When she and Cal had first started dating, he’d told her, “The only reason to bring a kid into this godforsaken world is to give it a mother.” His own mom had died a few months earlier in that first awful snowstorm. It was a crazy thing for him to say, but Frida had loved it, had loved him, for being so mixed up. Cal. For a while after he moved to L.A., Frida couldn’t abide anyone but him. He wrote her poems and brought her vegetables grown in one of the community gardens he oversaw, and at night they made frenzied love on her narrow bed, sometimes rolling onto the floor because there just wasn’t enough space for this thing they needed from each other. If someone had told her then that the two of them would marry and come to the middle of nowhere to be alone—well, she would have smiled.

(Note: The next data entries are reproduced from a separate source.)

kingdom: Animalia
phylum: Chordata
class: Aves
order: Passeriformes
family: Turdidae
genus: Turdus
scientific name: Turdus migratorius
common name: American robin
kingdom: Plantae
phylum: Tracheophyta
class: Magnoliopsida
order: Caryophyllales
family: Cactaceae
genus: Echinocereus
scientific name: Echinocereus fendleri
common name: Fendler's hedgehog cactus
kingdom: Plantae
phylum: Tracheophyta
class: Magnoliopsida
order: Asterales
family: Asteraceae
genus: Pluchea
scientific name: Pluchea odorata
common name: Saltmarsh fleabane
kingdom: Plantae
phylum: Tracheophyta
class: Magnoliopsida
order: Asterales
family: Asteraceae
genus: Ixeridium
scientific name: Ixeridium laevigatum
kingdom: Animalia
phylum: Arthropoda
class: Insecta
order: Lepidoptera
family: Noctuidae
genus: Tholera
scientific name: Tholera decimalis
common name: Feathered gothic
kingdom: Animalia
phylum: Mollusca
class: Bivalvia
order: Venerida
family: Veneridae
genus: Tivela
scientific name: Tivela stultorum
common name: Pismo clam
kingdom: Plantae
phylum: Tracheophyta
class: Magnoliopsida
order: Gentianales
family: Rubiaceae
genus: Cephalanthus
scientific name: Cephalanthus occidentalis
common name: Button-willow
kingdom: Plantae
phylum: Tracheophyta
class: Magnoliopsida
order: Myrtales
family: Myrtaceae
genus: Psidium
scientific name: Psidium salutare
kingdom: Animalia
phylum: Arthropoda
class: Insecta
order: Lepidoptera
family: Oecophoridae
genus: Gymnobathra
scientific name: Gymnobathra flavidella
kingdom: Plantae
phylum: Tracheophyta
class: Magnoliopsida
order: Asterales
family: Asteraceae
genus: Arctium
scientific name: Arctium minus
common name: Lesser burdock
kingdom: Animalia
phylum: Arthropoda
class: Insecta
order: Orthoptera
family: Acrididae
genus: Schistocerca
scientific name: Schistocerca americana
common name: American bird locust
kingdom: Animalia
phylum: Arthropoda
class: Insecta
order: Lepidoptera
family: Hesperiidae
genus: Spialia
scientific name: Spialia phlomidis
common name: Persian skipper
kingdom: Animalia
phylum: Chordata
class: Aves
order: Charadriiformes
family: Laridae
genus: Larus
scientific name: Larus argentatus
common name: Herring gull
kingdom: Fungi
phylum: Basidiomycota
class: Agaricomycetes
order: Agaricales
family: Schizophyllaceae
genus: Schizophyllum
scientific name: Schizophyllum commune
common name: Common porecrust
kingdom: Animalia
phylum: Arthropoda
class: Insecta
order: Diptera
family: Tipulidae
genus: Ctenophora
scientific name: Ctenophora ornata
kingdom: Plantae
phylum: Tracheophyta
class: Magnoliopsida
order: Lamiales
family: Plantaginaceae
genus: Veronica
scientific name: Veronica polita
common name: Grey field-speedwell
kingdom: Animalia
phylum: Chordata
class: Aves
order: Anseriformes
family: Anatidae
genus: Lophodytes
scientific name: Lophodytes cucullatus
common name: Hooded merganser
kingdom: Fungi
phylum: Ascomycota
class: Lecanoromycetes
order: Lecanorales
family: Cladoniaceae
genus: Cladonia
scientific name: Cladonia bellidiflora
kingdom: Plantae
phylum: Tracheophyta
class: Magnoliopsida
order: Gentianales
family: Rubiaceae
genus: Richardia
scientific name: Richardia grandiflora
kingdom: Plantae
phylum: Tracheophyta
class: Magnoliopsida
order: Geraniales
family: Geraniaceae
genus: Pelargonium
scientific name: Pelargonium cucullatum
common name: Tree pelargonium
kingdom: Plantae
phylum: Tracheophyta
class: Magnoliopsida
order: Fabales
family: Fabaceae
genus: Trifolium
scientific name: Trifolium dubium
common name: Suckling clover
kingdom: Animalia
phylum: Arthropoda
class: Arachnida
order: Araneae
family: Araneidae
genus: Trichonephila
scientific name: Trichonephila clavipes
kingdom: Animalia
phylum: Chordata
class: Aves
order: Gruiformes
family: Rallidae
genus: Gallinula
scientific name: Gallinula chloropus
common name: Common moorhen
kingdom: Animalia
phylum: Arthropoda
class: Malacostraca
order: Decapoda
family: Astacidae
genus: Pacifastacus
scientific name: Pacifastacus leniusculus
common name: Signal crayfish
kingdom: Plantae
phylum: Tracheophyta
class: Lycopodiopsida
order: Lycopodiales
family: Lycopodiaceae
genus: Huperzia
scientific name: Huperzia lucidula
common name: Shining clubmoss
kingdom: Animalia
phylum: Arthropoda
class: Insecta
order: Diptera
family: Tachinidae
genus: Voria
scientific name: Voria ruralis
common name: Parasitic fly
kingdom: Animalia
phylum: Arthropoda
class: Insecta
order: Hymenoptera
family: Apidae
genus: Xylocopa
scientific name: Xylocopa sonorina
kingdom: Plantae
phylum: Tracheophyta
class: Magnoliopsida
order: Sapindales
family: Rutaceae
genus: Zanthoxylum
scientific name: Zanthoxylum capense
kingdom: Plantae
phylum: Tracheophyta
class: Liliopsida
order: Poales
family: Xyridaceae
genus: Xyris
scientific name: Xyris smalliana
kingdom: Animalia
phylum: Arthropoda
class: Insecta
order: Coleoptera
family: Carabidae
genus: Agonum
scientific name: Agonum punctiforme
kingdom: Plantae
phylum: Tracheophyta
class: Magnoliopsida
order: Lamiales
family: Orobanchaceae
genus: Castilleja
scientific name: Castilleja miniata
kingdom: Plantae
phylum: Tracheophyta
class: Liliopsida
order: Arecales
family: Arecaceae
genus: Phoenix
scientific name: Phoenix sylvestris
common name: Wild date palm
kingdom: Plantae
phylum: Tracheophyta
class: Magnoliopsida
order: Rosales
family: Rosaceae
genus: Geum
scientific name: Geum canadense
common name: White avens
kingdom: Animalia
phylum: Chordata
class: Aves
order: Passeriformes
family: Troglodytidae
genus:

Like Jane and Garrett, their child would have no idea of the world he was missing. He’d think this, wringing out shirts in a babbling creek, was the height of entertainment. Her kid would grow hooves for feet like Garrett and Jane had, run through the woods with his eyes closed, and eat squirrel meat. The stories of Cal’s mother and father, the artist and the farmer, would be myth. Hilda and Dada, just a fairy tale. So would, too, the terrible things they’d left behind to come here. Sandy and Bo had tried to create a new world for their kids, but it had been flawed. It was nothing compared with what Cal and Frida would build.
She sank a pair of her leggings under the water and then rubbed soap onto the waistline, let it foam up. The creek was so cold it made the joints in her hands ache. She’d have to pull them out soon and rub them in the dirt, or else her fingers would get too numb to work. A small fish flitted across her wrist, and her heart sped up, pulling her out of her brain fog.
She had a sudden desire to go running. She should be in better shape if she was going to give birth. She spent hours doing manual labor but nothing that really worked her heart and built up her body’s stamina. She missed that.
In L.A., before it got too dangerous, and before the streets fell too badly into disrepair, Frida used to go jogging. On the first few attempts, her lungs had felt swampy, her breath at once sharp and shaky, and she had to stop every few feet to recover. It hurt. But she kept at it, and each time, she ran a little farther. Two weeks in, her body began to crave those miles.
She used to go with Toni, Micah’s girlfriend, who was also in the Group. Soon after the two women met, Toni enlisted Frida to join her on her runs. “It’s a great stress reliever,” she’d said, and added that she didn’t want to run with anyone in the Group because she was trying to deal with her “Jealousy Problem.”
“Sounds like a bad movie,” Frida had said.
“A juicy story, of love and loyalty. It would be quite good, actually,” Toni said.
Frida laughed, but she knew Toni had truly been hurt by the way the other girls fawned over Micah, and how Micah lapped it up like a kitten before a bowl of milk.
“It’s too bad I believe in the cause,” Toni said. “Otherwise, I’d just leave him.”